Could innovations in driving glasses save lives on the road?

Car accident, Boston, circa 1930.   Photo by Leslie Jones from the Boston Public Library collection.

Car accident, Boston, circa 1930. Photo by Leslie Jones from the Boston Public Library collection.

As enclosed automobiles became more common in the 1920s the nature of driving glasses changed. Motoring glasses were no longer goggles meant to protect against the elements: glare had become public enemy number 1.

A deluge of sunglasses with various visors, bills, tunnels, and tubes intended to protect the motorists of the 1920s from ambient glare appeared. They can be found today, 90 years later, often in dead stock condition. This is because all were apparently commercial failures in their day.
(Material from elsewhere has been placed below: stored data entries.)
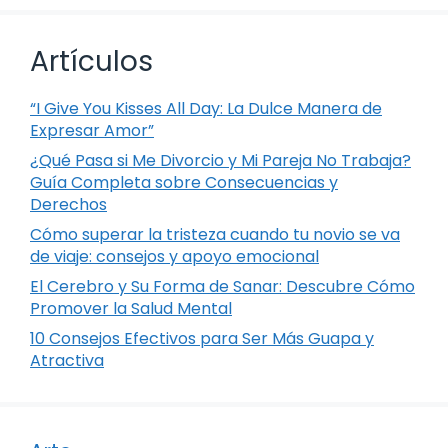
Artículos
“I Give You Kisses All Day: La Dulce Manera de
Expresar Amor”
¿Qué Pasa si Me Divorcio y Mi Pareja No Trabaja?
Guía Completa sobre Consecuencias y
Derechos
Cómo superar la tristeza cuando tu novio se va
de viaje: consejos y apoyo emocional
El Cerebro y Su Forma de Sanar: Descubre Cómo
Promover la Salud Mental
10 Consejos Efectivos para Ser Más Guapa y
Atractiva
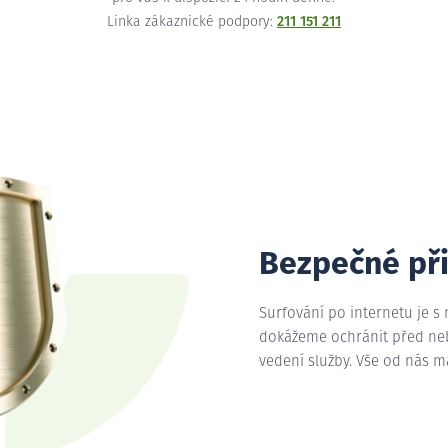
Linka zákaznické podpory:
211 151 211
Bezpečné př
Surfování po internetu je s
dokážeme ochránit před nebe
vedení služby. Vše od nás 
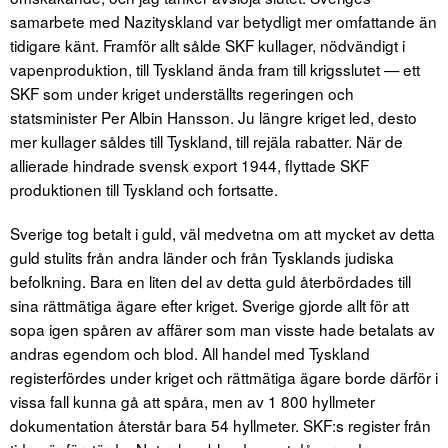
samarbete med Nazityskland var betydligt mer omfattande än
tidigare känt. Framför allt sålde SKF kullager, nödvändigt i
vapenproduktion, till Tyskland ända fram till krigsslutet — ett
SKF som under kriget underställts regeringen och
statsminister Per Albin Hansson. Ju längre kriget led, desto
mer kullager såldes till Tyskland, till rejäla rabatter. När de
allierade hindrade svensk export 1944, flyttade SKF
produktionen till Tyskland och fortsatte.
Sverige tog betalt i guld, väl medvetna om att mycket av detta
guld stulits från andra länder och från Tysklands judiska
befolkning. Bara en liten del av detta guld återbördades till
sina rättmätiga ägare efter kriget. Sverige gjorde allt för att
sopa igen spåren av affärer som man visste hade betalats av
andras egendom och blod. All handel med Tyskland
registerfördes under kriget och rättmätiga ägare borde därför i
vissa fall kunna gå att spåra, men av 1 800 hyllmeter
dokumentation återstår bara 54 hyllmeter. SKF:s register från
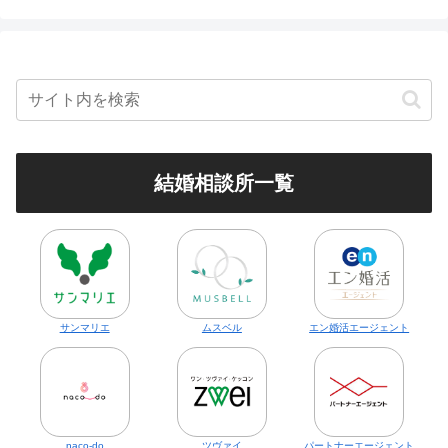
結婚相談所一覧
サンマリエ
ムスベル
エン婚活エージェント
naco-do
ツヴァイ
パートナーエージェント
Here are a couple, the TubaScope:

Tubascope motoring glasses, circa 1930s.

Tubascope motoring glasses, circa 1930s.

TubaScope Detail

Patent drawing for Tubascope sunglasses, patent filed September 24th 1932.

Patent drawing for Tubascope sunglasses, patent filed September 24th 1932.
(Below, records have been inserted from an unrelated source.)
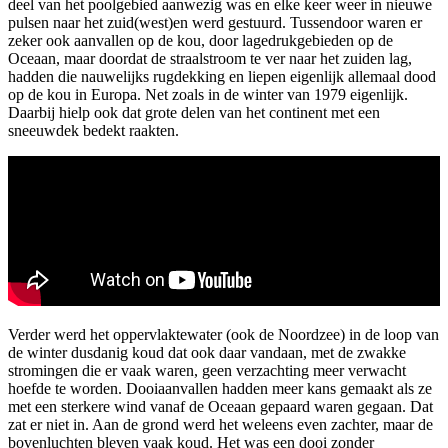
deel van het poolgebied aanwezig was en elke keer weer in nieuwe
pulsen naar het zuid(west)en werd gestuurd. Tussendoor waren er
zeker ook aanvallen op de kou, door lagedrukgebieden op de
Oceaan, maar doordat de straalstroom te ver naar het zuiden lag,
hadden die nauwelijks rugdekking en liepen eigenlijk allemaal dood
op de kou in Europa. Net zoals in de winter van 1979 eigenlijk.
Daarbij hielp ook dat grote delen van het continent met een
sneeuwdek bedekt raakten.
Verder werd het oppervlaktewater (ook de Noordzee) in de loop van
de winter dusdanig koud dat ook daar vandaan, met de zwakke
stromingen die er vaak waren, geen verzachting meer verwacht
hoefde te worden. Dooiaanvallen hadden meer kans gemaakt als ze
met een sterkere wind vanaf de Oceaan gepaard waren gegaan. Dat
zat er niet in. Aan de grond werd het weleens even zachter, maar de
bovenluchten bleven vaak koud. Het was een dooi zonder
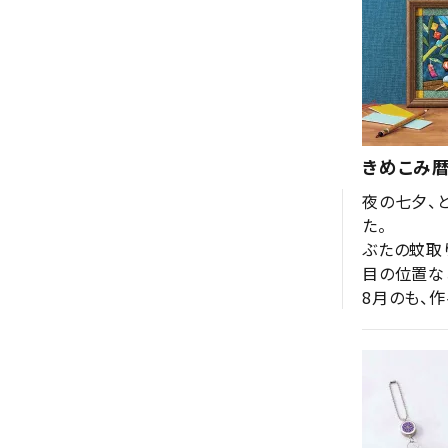
きめこみ暦
夜の七夕、
た。

ぶたの蚊取
目の位置な
8月のも、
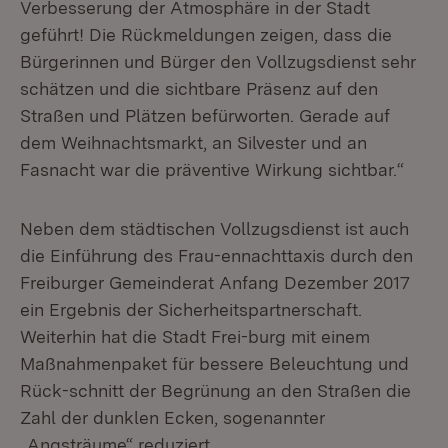
Verbesserung der Atmosphäre in der Stadt
geführt! Die Rückmeldungen zeigen, dass die
Bürgerinnen und Bürger den Vollzugsdienst sehr
schätzen und die sichtbare Präsenz auf den
Straßen und Plätzen befürworten. Gerade auf
dem Weihnachtsmarkt, an Silvester und an
Fasnacht war die präventive Wirkung sichtbar.“
Neben dem städtischen Vollzugsdienst ist auch
die Einführung des Frau-ennachttaxis durch den
Freiburger Gemeinderat Anfang Dezember 2017
ein Ergebnis der Sicherheitspartnerschaft.
Weiterhin hat die Stadt Frei-burg mit einem
Maßnahmenpaket für bessere Beleuchtung und
Rück-schnitt der Begrünung an den Straßen die
Zahl der dunklen Ecken, sogenannter
„Angsträume“ reduziert.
And another celluloid piece I do not know the name of:

Celluloid eyeglasses with tunnel visor, circa 1920s.

Celluloid eyeglasses with tunnel visor, circa 1920s.

Why did they fail? I don’t know. I suspect after the celebrity of early auto racers and fighter aces in WWI, the public had their idea of what looked cool in eyewear. This was not it. Plus calling a pair of sunglasses the “TubaScope” couldn’t have helped. Perhaps the name was referential to looking through a tube, but sounds more referential to looking through a tuba.

If the Wayfarer had been called the TubaScope, do you think anyone would have bought it?

Also, from a practical perspective, gains made in conquering glare were probably offset by decreased peripheral vision.

But nobody ever said the path to progress was a linear. The solution, to the extent there was a solution, lay in lens technology like polarization.